VALLARSA. In pochi avrebbero scommesso sulla vittoria: tre piccoli comuni che si rivolgono al Tar perché ritengono che la società concessionaria di un bacino idrico debba pagare un Imu proporzionale all’estensione del bacino artificiale stesso pare una trasposizione del mito di Davide e Golia. E come nel mito, il più piccolo vince. Ieri infatti il Tar ha accolto il ricorso di Trambileno, Vallarsa e Terragnolo contro Dolomiti Energia e la Provincia. Secondo i giudici, la società in mano pubblica ha presentato un valore catastale del bacino di San Colombano molto inferiore a quello effettivo e così ora il calcolo andrà ripetuto su ben altra base. Dolomiti Energia rischia di dover pagare cifre astronomiche rispetto a quelle preventivate, ma il rischio è un effetto a catena: se ogni comune su cui sorge un bacino idroelettrico chiederà di applicare l’Imu in base a questi parametri, il conto annuo per la concessionaria potrebbe salire a cifre con molti zeri.

Facciamo un passo indietro: Dolomiti Energia, concessionaria della la diga di San Colombano, ha stabilito una quota Imu - in base alla legge che per agli immobili di tipo D consente al proprietario di proporre una propria stima al Catasto - sul manufatto piuttosto bassa, defalcando sia l’estensione del bacino (si parla di 12 ettari) che la stessa diga, calcolata alla stregua di un vecchio muro senza valore. Il primo a reagire è stato il sindaco di Vallarsa Geremia Gios, il quale nella vita di tutti i giorni è docente di estimo catastale all’Università di Trento. Dal punto di vista tecnico, l’autovalutazione di Dolomiti Energia, assieme alla Provincia, aveva sollevato la perplessità del professore, ancor prima che quella del sindaco.
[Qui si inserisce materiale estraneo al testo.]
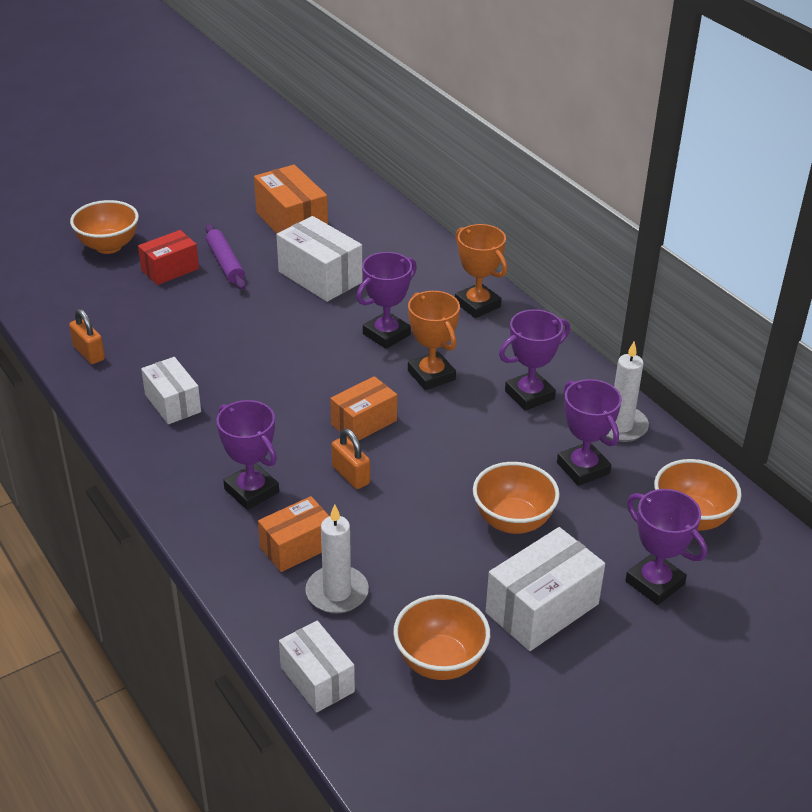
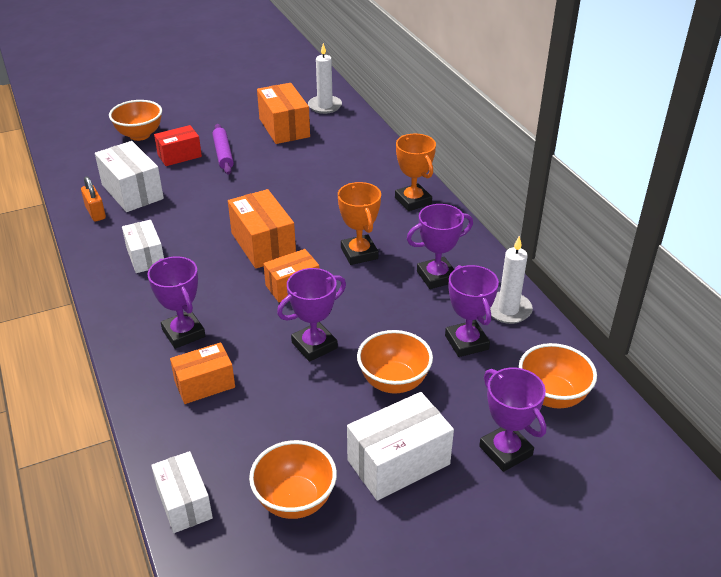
camera: 10 degrees right, 0 degrees up
(312, 375) = (263, 244): none -> orange box
(320, 277) = (293, 170): white box -> white box (132, 192)
(337, 592) = (225, 427): white candle -> white candle (325, 106)
(351, 475) = (268, 328): orange padlock -> none
(386, 334) = (332, 218): purple trophy -> purple trophy (314, 345)

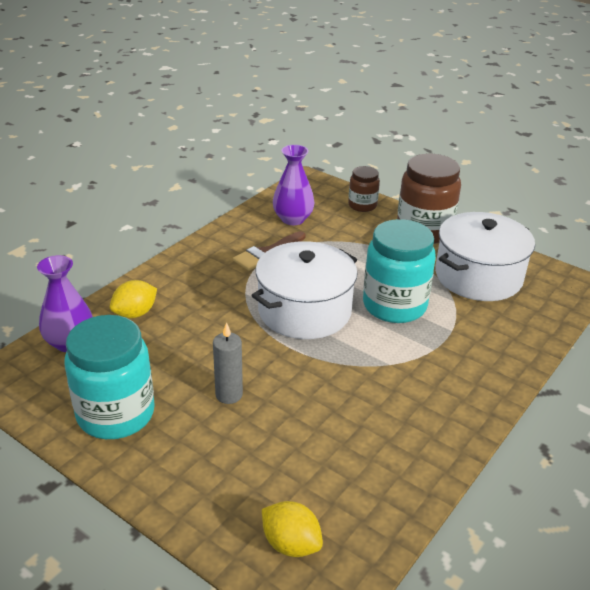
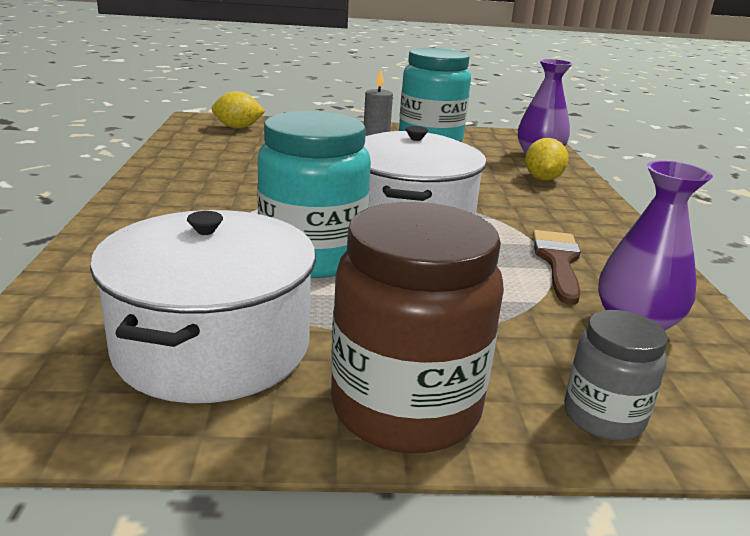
camera: 140 degrees right, 10 degrees down
(362, 205) = (603, 417): brown jar -> grey jar

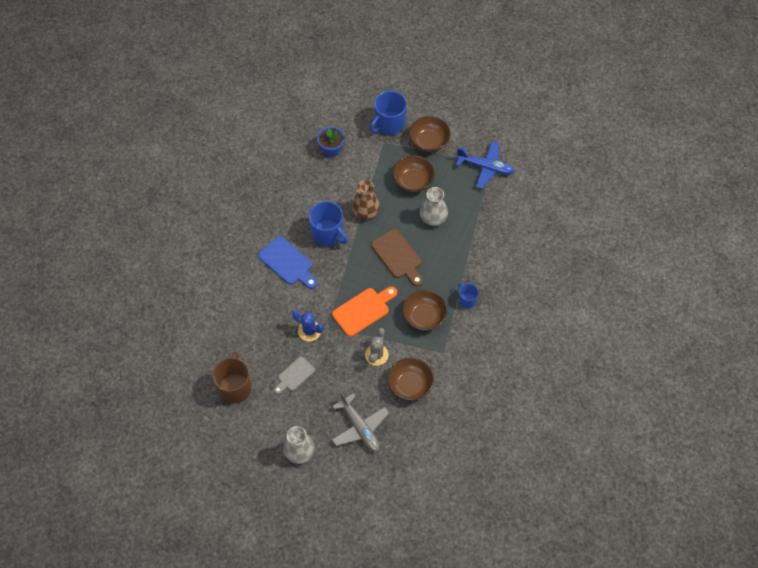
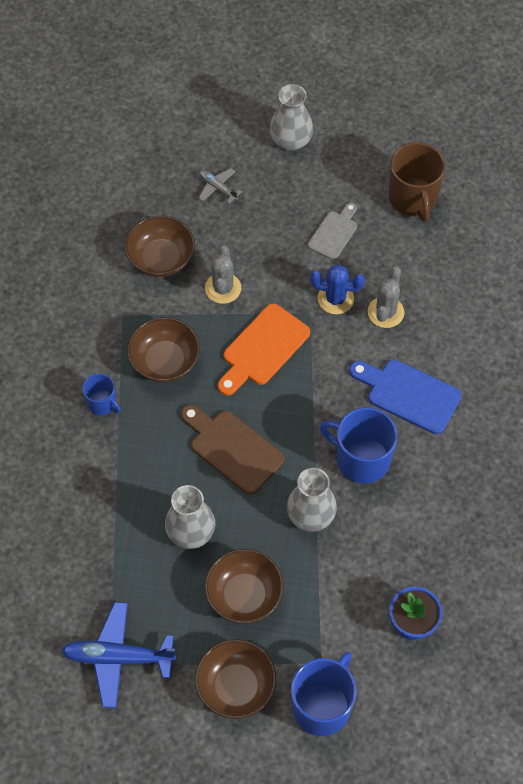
camera: 165 degrees right, 0 degrees up
(282, 315) = (385, 312): none -> grey cactus
(360, 427) = (217, 188): grey plane -> grey plane, size x0.53
(365, 211) = (311, 515): brown vase -> grey vase

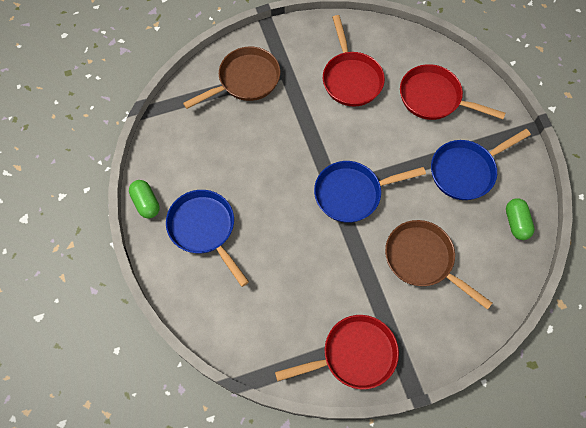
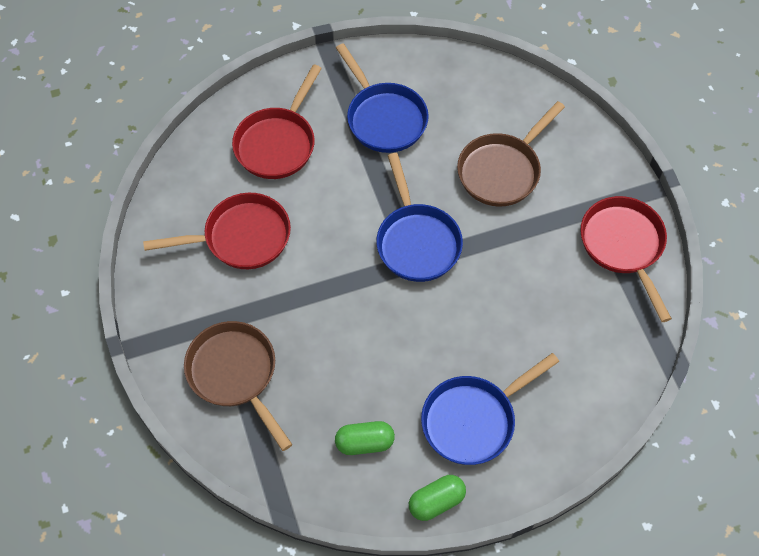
camera: 90 degrees left, 5 degrees down
(516, 223) = (451, 75): green capsule -> green capsule (364, 443)

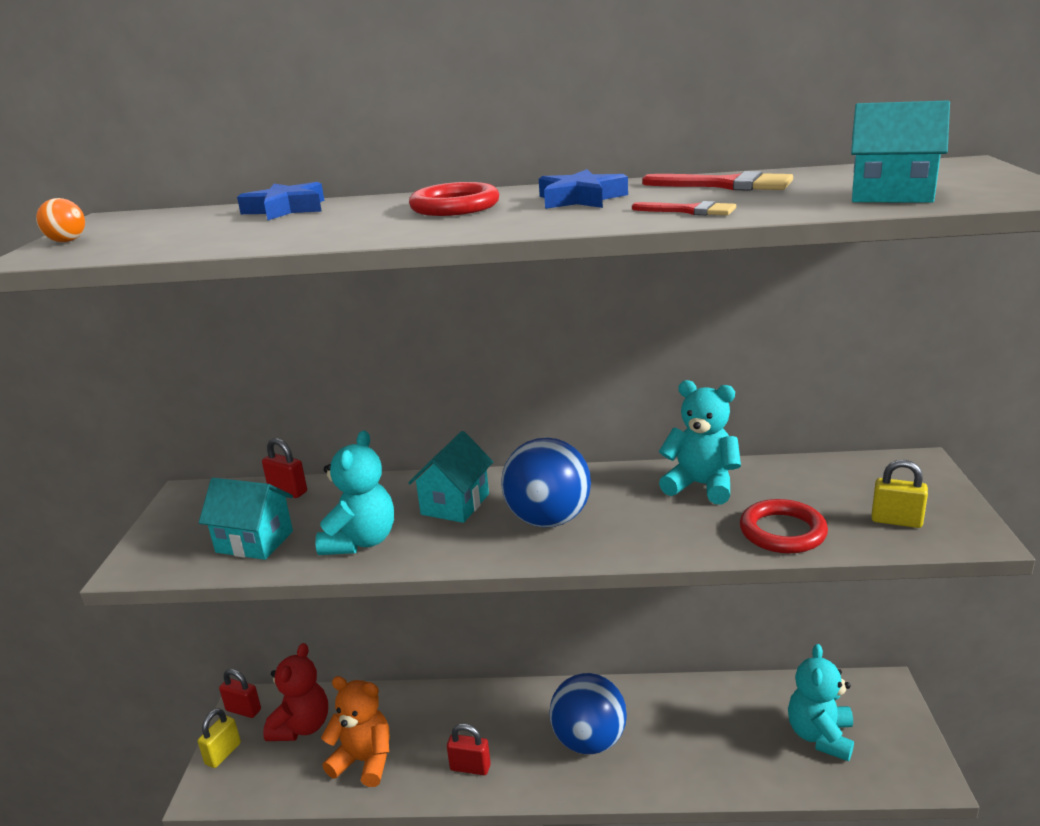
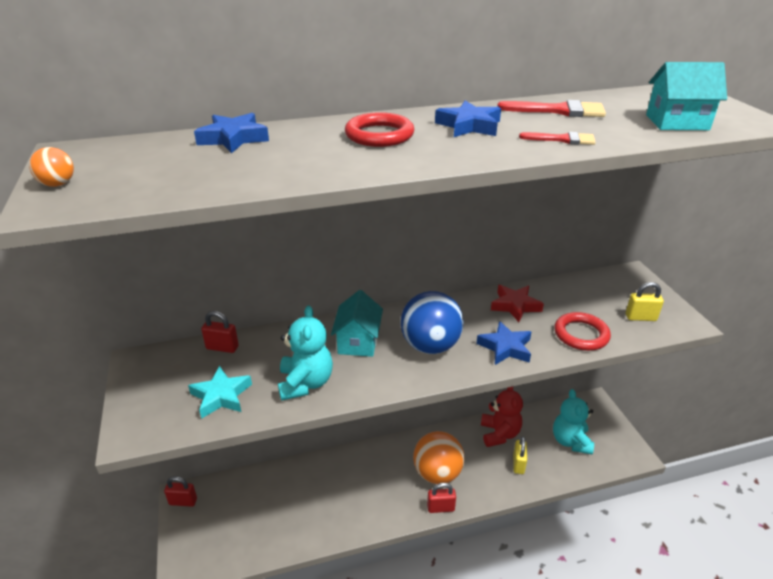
camera: 20 degrees left, 10 degrees up
(223, 754) = (182, 538): yellow padlock -> yellow padlock (518, 464)
(254, 542) = (221, 396): turquoise house -> turquoise star
(302, 727) = (234, 505): red teddy bear -> red teddy bear (499, 434)
(364, 761) = (292, 520): orange teddy bear -> none
(470, 767) = (367, 508): red padlock -> red padlock (440, 508)
(589, 741) = (437, 473): blue ball -> orange ball
(655, 534) = (505, 347): none -> blue star
(701, 485) = (515, 306): turquoise teddy bear -> red star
Gios aveva impugnato la stima, che considerava troppo bassa, e ha coinvolto nell’azione legale sia il comune di Trambileno - su cui insiste buona parte del bacino - e di Terragnolo (sul cui territorio scorrono delle tubature a conduzione forzata). A sorpresa, il Tar ha dato ragione ai tre comuni “ribelli”: la stima è sottodimensionata e risente di alcuni gravi errori ed omissioni, che contrastano non con leggi di recente approvazione, ma con regolamenti di oltre 40 anni fa, che dovrebbero essere ben noti a chi istruisce la pratica.

Soddisfatta l’avvocato Maria Cristina Osele, che ha tutelato i tre comuni: «É una grande vittoria, che costituisce anche un precedente molto importante per ogni comune. I concessionari in Trentino pagano poco, anche in virtù di un accordo tra Dolomiti Energia e la Provincia. I comuni incassano cifre piuttosto modeste». Sul “quantum” è ancora prematuro: ora Dolomiti Energia dovrà rifare i calcoli. Ma secondo il legale la cifra dovuta sarà «almeno il triplo». Sui tempi però non c’è certezza: è probabile il ricorso del gestore al Consiglio di Stato.